1.8 IMPOSSIBILITY RESULTS
In addition to the study of concurrent and distributed algorithms, the field of distributed computing also explores the inherent limitations of distributed systems: what problems cannot be solved in particular systems. Identifying features of a specific distributed system architecture that make it inadequate for solving certain problems is crucial for the design of better systems which can overcome such limitations.
Impossibility results help us understand the crucial limitations of real systems, why certain systems are (computationally) weak while others are powerful, when should we stop looking for a solution for a given problem, and how to adjust a problem statement or a system model to overcome an impossibility result.
Impossibility results usually depend on assumptions about: how the computing elements communicate with one another, what kinds of failures may occur, or whether randomization can be used.
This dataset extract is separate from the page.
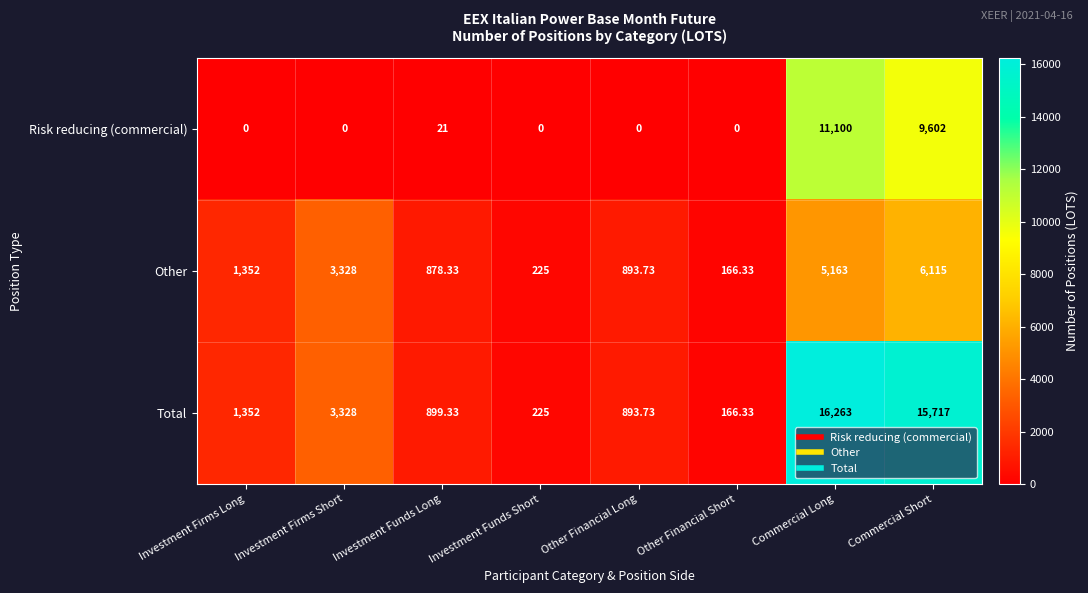

At which label is Risk reducing (commercial) closest to 5550?

Commercial Short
Such results are usually hard to prove.
Through the book, we will introduce and discuss some of the most fundamental impossibility results of distributed computing. We will highlight the insights gained from these results so that the reader can understand and appreciate their utmost importance.
1.9 CHAPTER NOTES
In 1968, Edsger Wybe Dijkstra, one of the most influential members of computing science’s founding generation, published his famous paper “Co-operating Sequential Processes” [14], that originated the field of concurrent programming. A few concepts and results from Dijkstra’s papers are covered in Chapters 2 and 7.
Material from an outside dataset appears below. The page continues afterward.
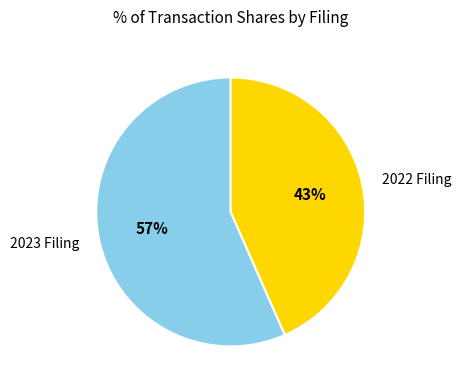

To the nearest percent, what is the average slice percentage?

50%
The Internet traces its beginning back to the early 1960s. At that time several research groups had invented a new technique, called packet switching, to transmit information as an efficient and robust alternative for circuit switching which is the transmission method used by the telephone network. Packet switching is the transmission method used today by the Internet. James F. Kurose and Keith W. Ross’ excellent book Computer Networking: A Top-Down Approach explains and uses the Internet’s architecture and protocols as primary vehicles for studying fundamental computer networking concepts [31].
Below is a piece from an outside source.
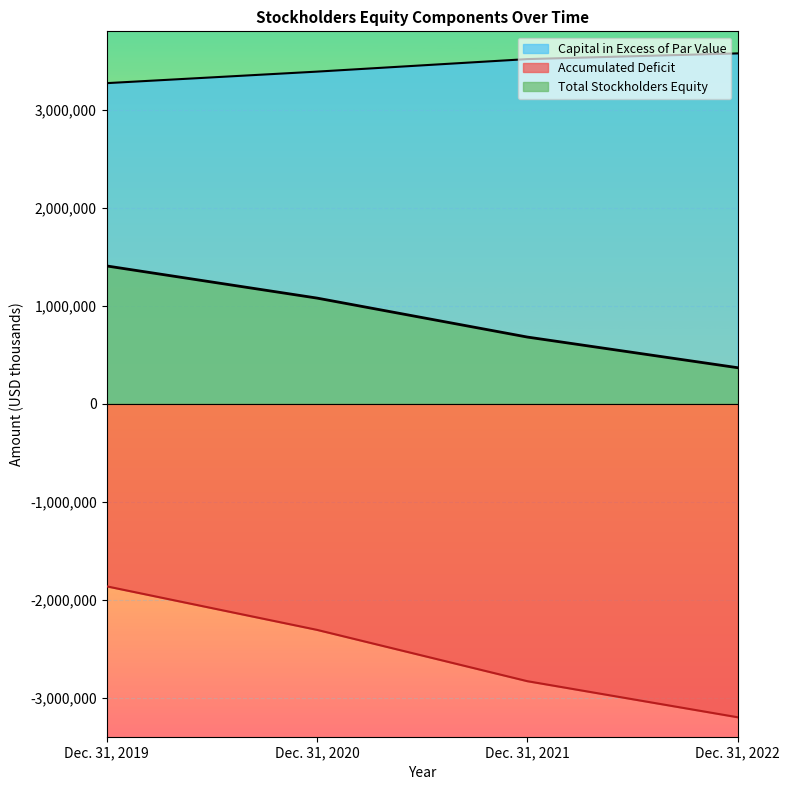

True or false: Total Stockholders Equity and Capital in Excess of Par Value cross at least once.

False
In 1995, Gordon Moore published an article predicting exponential growth in the density of transistors in integrated circuits [37]. Since then, this prediction, known as “Moore’s Law,” went on to become a self-fulfilling prophecy. Moore’s Law has become actual fact, with the doubling of transistor density every 18 months, as well as exponential growth in clock rates. However, due to inherent limitations imposed by the laws of physics, this exponential growth of the computing power of uniprocessors has to decline. The constraints of heat dissipation due to high-power consumption by fast uniprocessors have forced chip manufacturers to develop multicore architectures, where increases in throughput are achieved by packaging multiple cores embedded on the same chip which resides inside a single multiprocessor computer.
1Multicore means multiple processors embedded on the same chip (i.e., on the same piece of semiconducting material).
2In mid-2007, IBM unveiled Blue Gene/P, the second generation of one of the most powerful supercomputers in the world. The Blue Gene/P supercomputer configuration is a 294,912-processor, 72-rack system harnessed to a high-speed, optical network. It is used for executing applications like hydrodynamics, quantum chemistry, molecular dynamics, climate modeling, and financial modeling.
3The multicore era for mainstream computers began in spring 2005 when Intel and AMD (followed the lead of IBM and Sun Microsystems) announced that their microprocessors would rely on multiple processors or cores, and introduced computers with two processors each (dual-core processors) which enable the execution of two programs in parallel.